The Love of God Is Folly. Well worth acquiring, though it may require a double effort to catch the meaning, is the traditional Pascale (e.g., Easter) greeting in France: “L'amour de Dieu est folie!” The love of God is folly. Wait a second, is that a good saying or a bad saying?
Were French people ridiculing the death and resurrection of Christ? No, they were not; they were celebrating the unpredictable, unthinkable path of redemption that Christ accomplished. So unpredictable, so unthinkable was the death of Jesus to deliver humankind from the grip of death that most people dismissed his great love as foolishness and absurdity. Sacrificial substitution seems nonsensical at first and unsophisticated to natural man. Surely, God would not die; how ludicrous! Yet, God’s so-called folie is man’s unlooked-for hope.

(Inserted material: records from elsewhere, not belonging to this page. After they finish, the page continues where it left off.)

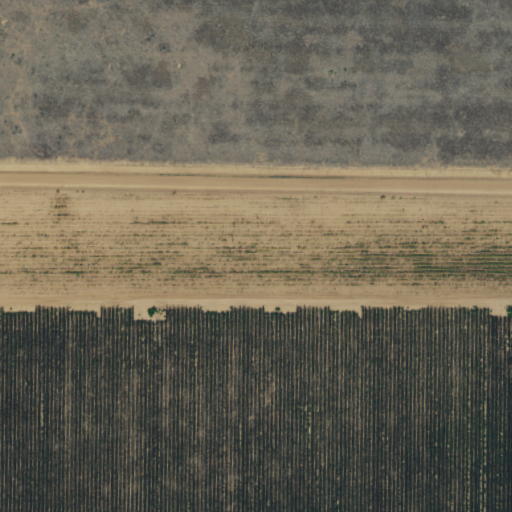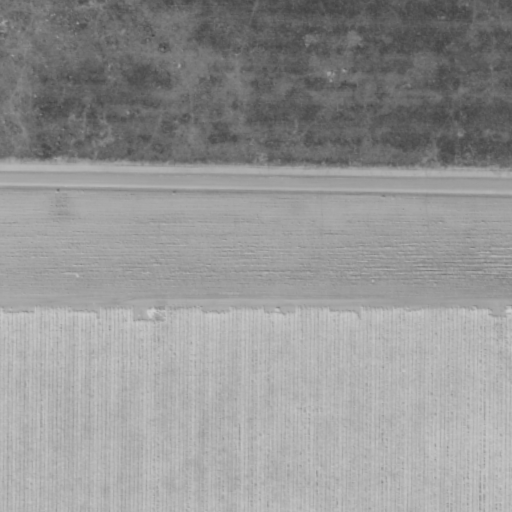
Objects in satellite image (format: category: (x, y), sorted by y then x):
road: (256, 180)
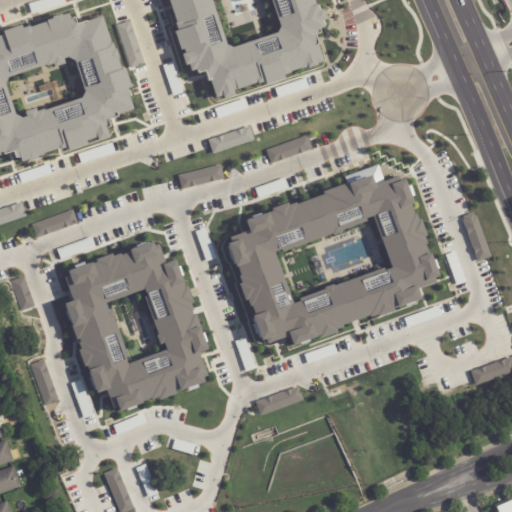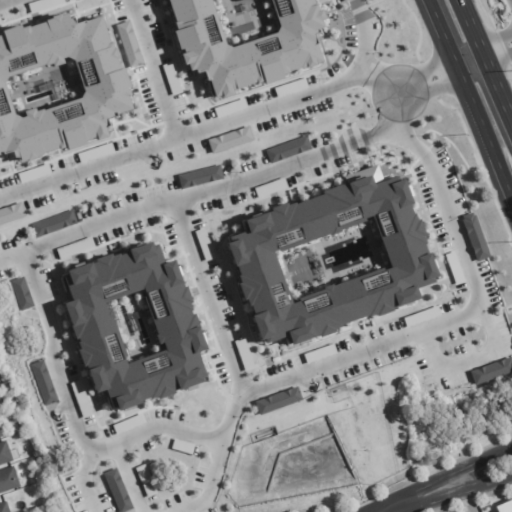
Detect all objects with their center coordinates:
road: (7, 2)
road: (510, 4)
road: (438, 30)
road: (362, 37)
building: (245, 39)
building: (130, 46)
road: (509, 52)
road: (486, 58)
road: (428, 69)
road: (455, 69)
road: (397, 76)
road: (373, 81)
building: (58, 86)
road: (438, 86)
building: (290, 88)
road: (271, 108)
road: (392, 122)
building: (229, 139)
building: (230, 140)
road: (485, 140)
road: (157, 145)
building: (286, 148)
building: (288, 150)
building: (95, 153)
building: (198, 176)
building: (200, 177)
building: (45, 198)
building: (10, 211)
building: (11, 213)
building: (51, 223)
building: (54, 224)
road: (102, 226)
building: (473, 236)
building: (475, 236)
building: (204, 245)
building: (331, 259)
building: (21, 294)
road: (463, 317)
road: (219, 325)
building: (134, 327)
road: (468, 361)
building: (491, 371)
building: (43, 383)
building: (278, 401)
building: (0, 436)
building: (1, 436)
road: (191, 437)
building: (4, 453)
building: (5, 455)
road: (482, 458)
road: (129, 479)
building: (8, 480)
building: (9, 481)
building: (146, 481)
road: (82, 485)
road: (487, 485)
building: (117, 490)
road: (422, 496)
road: (468, 496)
building: (3, 507)
building: (3, 508)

The world insists that nothing comes for nothing, that there is no such thing as free lunch; that you get what you pay for. To be fair, in this dog-eat-dog world such a conclusion is usually accurate. To believe otherwise would be foolish, they say. But Jesus didn’t come from this world. He came to this world, but he comes from heaven. This world is upside-down. The only right side-up part about this world is that God created it and loves us, despite our sin.
When Jesus arrived, humanity concluded since he seemed so backward that he deserved death, though it was we who were backward all along. When Jesus healed, humanity concluded that he must be in league with the devil. When Jesus spoke, humanity concluded that he must be a lunatic. When Jesus died, humanity concluded that he must be cursed by God. When Jesus rose again, just as he predicted, and “he appeared to Cephas, then to the twelve. Then he appeared to more than five hundred brothers at one time, most of whom are still alive, though some have fallen asleep. Then he appeared to James, then to all the apostles. Last of all, as to one untimely born, he appeared also to me [Paul]” (1 Cor. 15:5-8), humanity concluded that it was a hoax. If the love of God is foolishness, then count me a fool!
Sigmund
Freud, the father of psychoanalysis, famously hated Christianity. Worse than folly,
he labeled it a “psychological crutch,” a childhood neurosis and wish
projection into the sky. But, as my Christology professor in seminary retorted,
“If Christianity is a crutch, then give me two.” All that and more is wrapped
up in the saying, L'amour de Dieu est folie! The love of God is folly. “For
since, in the wisdom of God, the world did not know God through wisdom, it
pleased God through the folly of what we preach to save those who believe” (1 Cor. 1:21).